Invece di correggere l’ingiustizia locale, abbiamo costruito un sistema che genera ingiustizia globale, oltre a deformare e distruggere la pubblicazione scientifica e la documentazione stessa della ricerca. Non è necessario che l’errore in un software sia intenzionale; è sufficiente che avvenga. E quando avviene, nessuno se ne accorge per anni, perché non vi è modo di controllare in maniera semplice un sistema informativo complesso e parzialmente caotico come quello da cui dipendiamo.

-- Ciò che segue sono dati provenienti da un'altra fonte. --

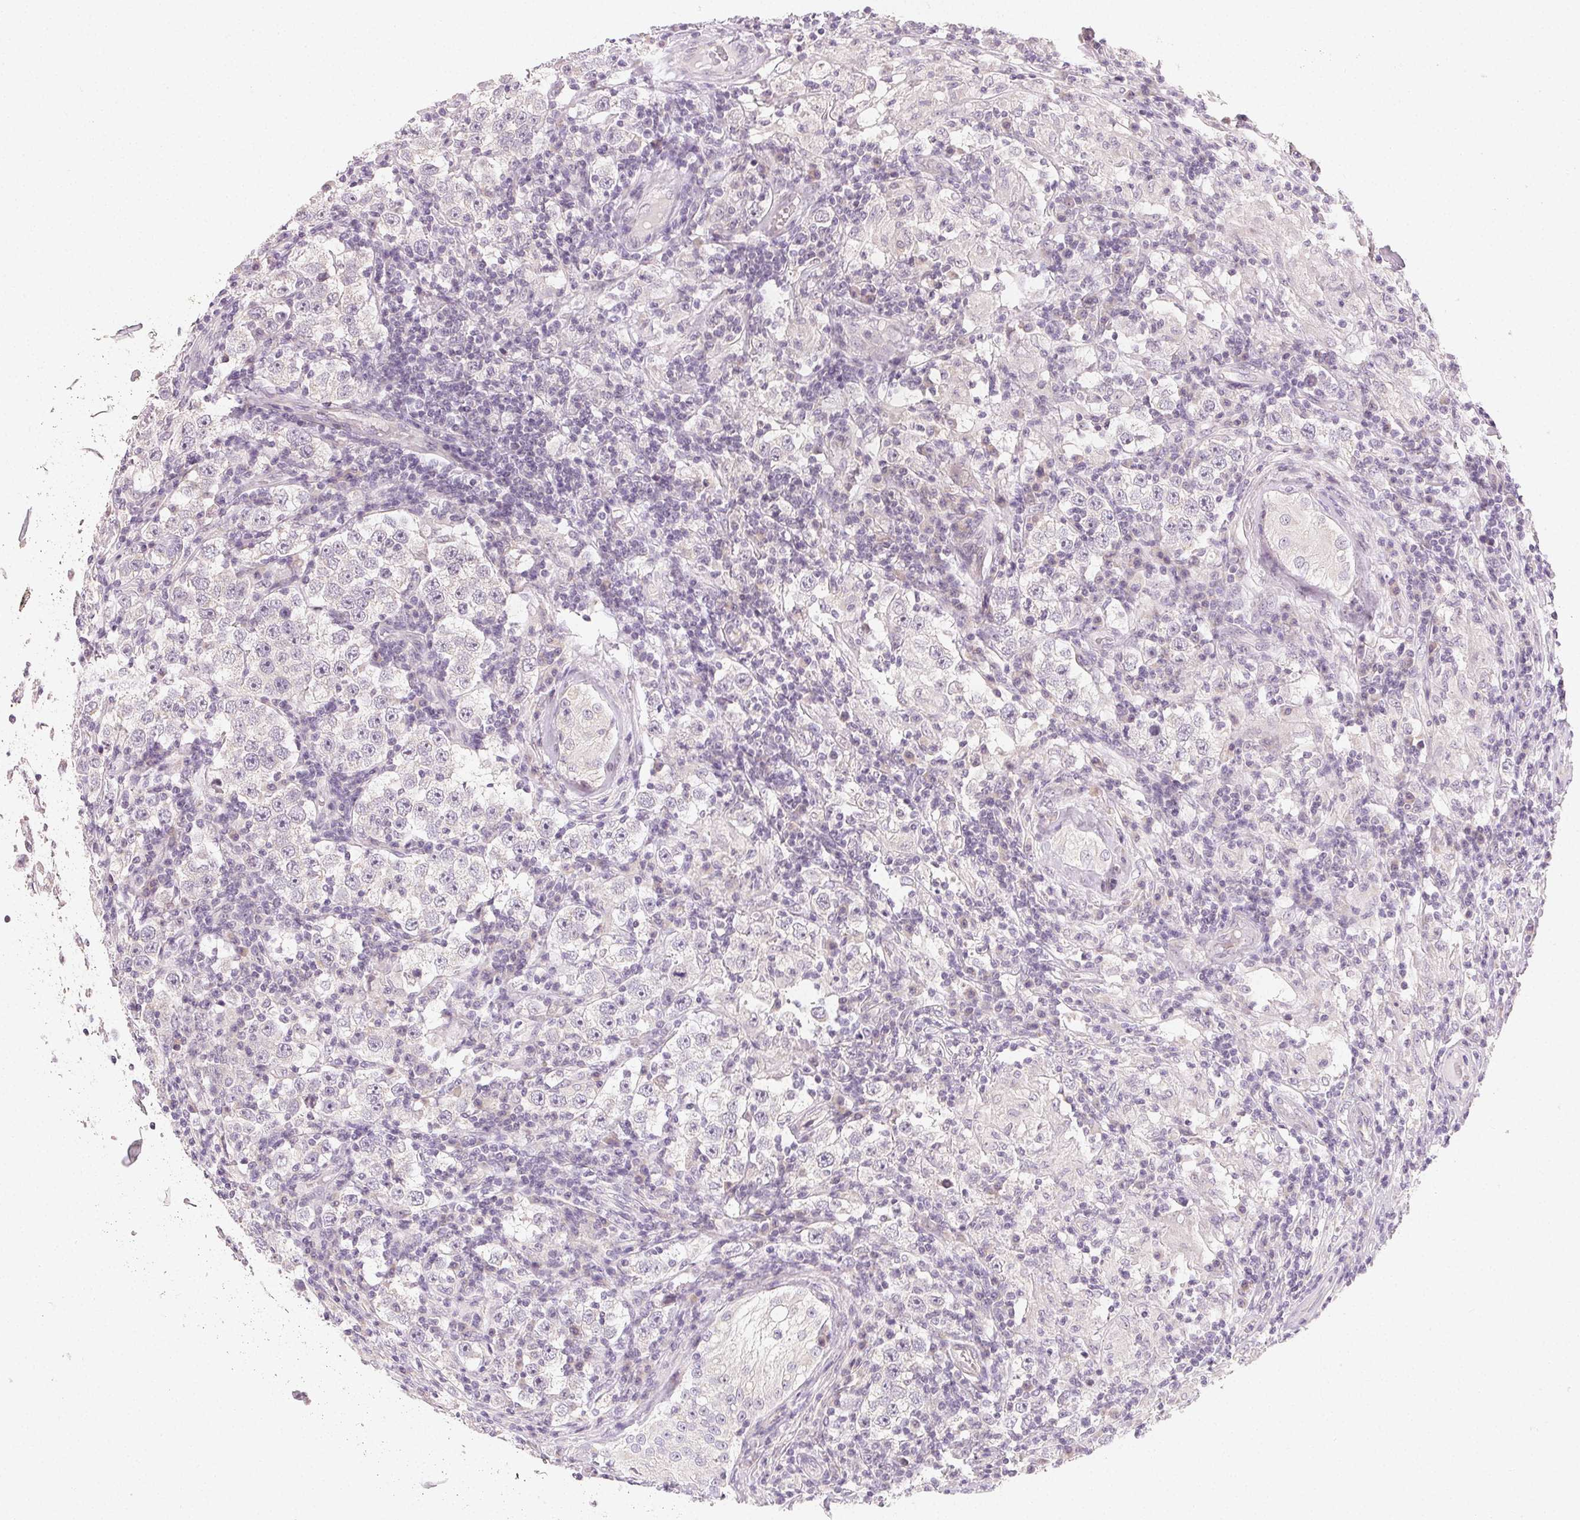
{"staining": {"intensity": "negative", "quantity": "none", "location": "none"}, "tissue": "urothelial cancer", "cell_type": "Tumor cells", "image_type": "cancer", "snomed": [{"axis": "morphology", "description": "Normal tissue, NOS"}, {"axis": "morphology", "description": "Urothelial carcinoma, High grade"}, {"axis": "morphology", "description": "Seminoma, NOS"}, {"axis": "morphology", "description": "Carcinoma, Embryonal, NOS"}, {"axis": "topography", "description": "Urinary bladder"}, {"axis": "topography", "description": "Testis"}], "caption": "Micrograph shows no significant protein positivity in tumor cells of urothelial cancer.", "gene": "MYBL1", "patient": {"sex": "male", "age": 41}}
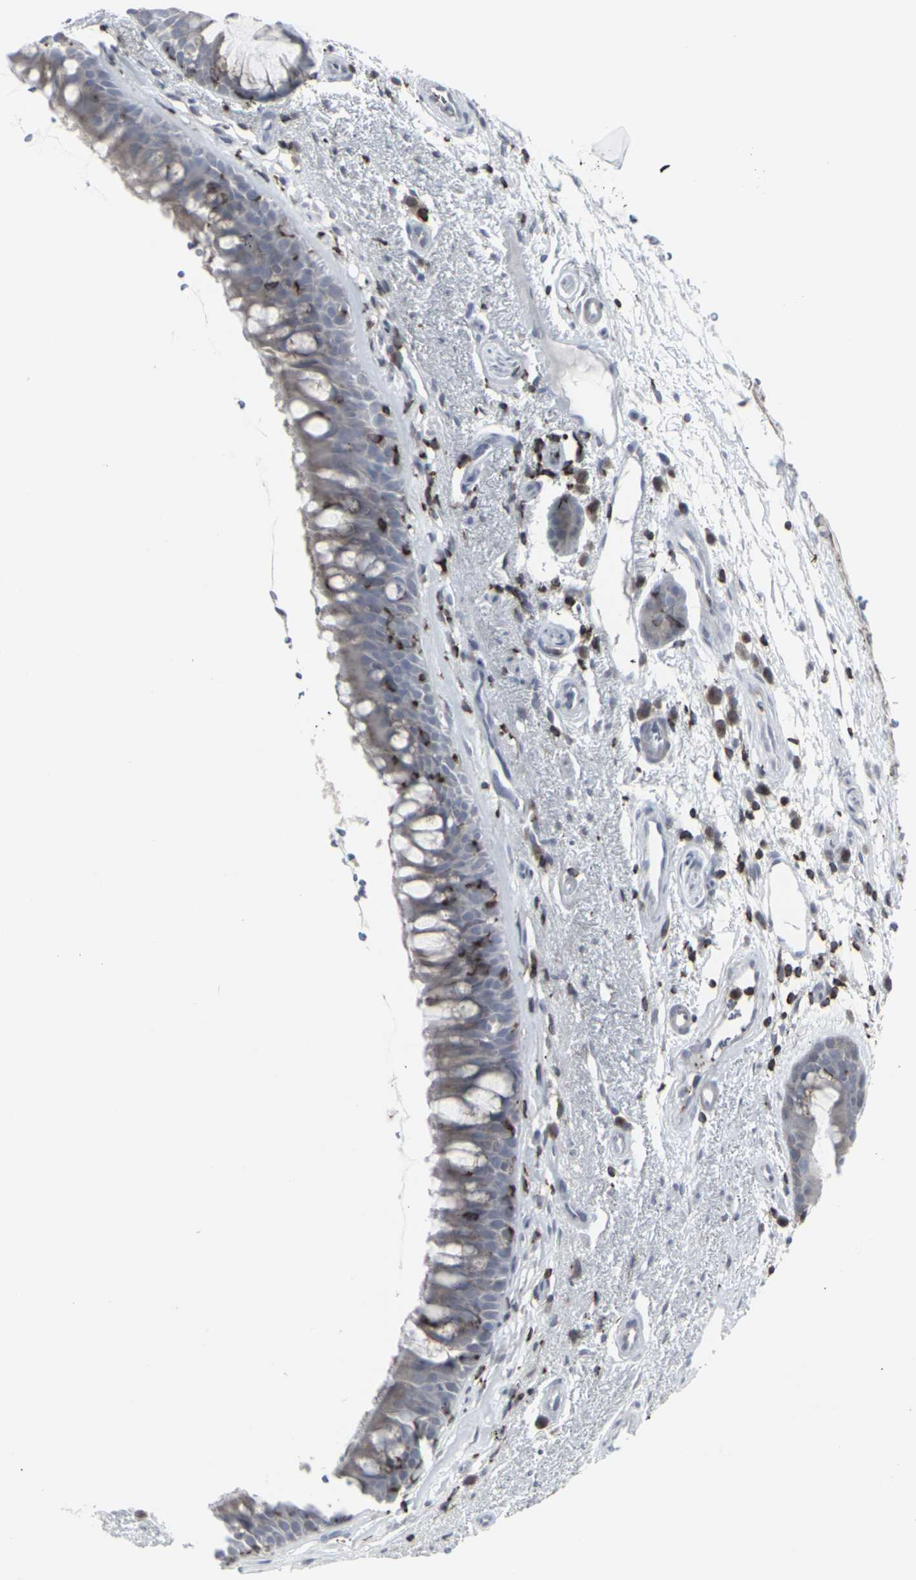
{"staining": {"intensity": "moderate", "quantity": "<25%", "location": "cytoplasmic/membranous"}, "tissue": "bronchus", "cell_type": "Respiratory epithelial cells", "image_type": "normal", "snomed": [{"axis": "morphology", "description": "Normal tissue, NOS"}, {"axis": "topography", "description": "Bronchus"}], "caption": "A brown stain shows moderate cytoplasmic/membranous expression of a protein in respiratory epithelial cells of unremarkable bronchus.", "gene": "APOBEC2", "patient": {"sex": "female", "age": 54}}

La questione non può essere liquidata come un incidente tecnico da risolvere. È un caso che rivela quanto sia urgente ripensare la valutazione della ricerca alla radice. Bisogna restituire spazio alla lettura reale dei lavori, a una responsabilità umana capace di distinguere tra impatto scientifico e artefatti contabili, e a un controllo indipendente delle infrastrutture che producono i dati utili alla valutazione, quali che siano. Finché questo non avverrà, non potremo pretendere che gli indicatori riflettano la qualità della ricerca; rifletteranno, piuttosto, il funzionamento — a volte corretto, a volte distorto — di una macchina troppo complessa per essere lasciata a sé stessa. E questa è la parte essenziale: non basta più criticare la teoria bibliometrica. Dobbiamo riconoscere che anche lo strumento tecnico su cui essa si appoggia è fragile. Un sistema così esposto non può essere la base della reputazione scientifica. Non più.
E adesso, un piccolo dettaglio finale: quanti potrebbero fare ricorso ai TAR, se si dovesse scoprire che il calcolo delle metriche utilizzate per l’abilitazione nazionale ed altri passaggi valutativi era erroneo, a causa di un baco come quello appena documentato nel preprint che stiamo discutendo?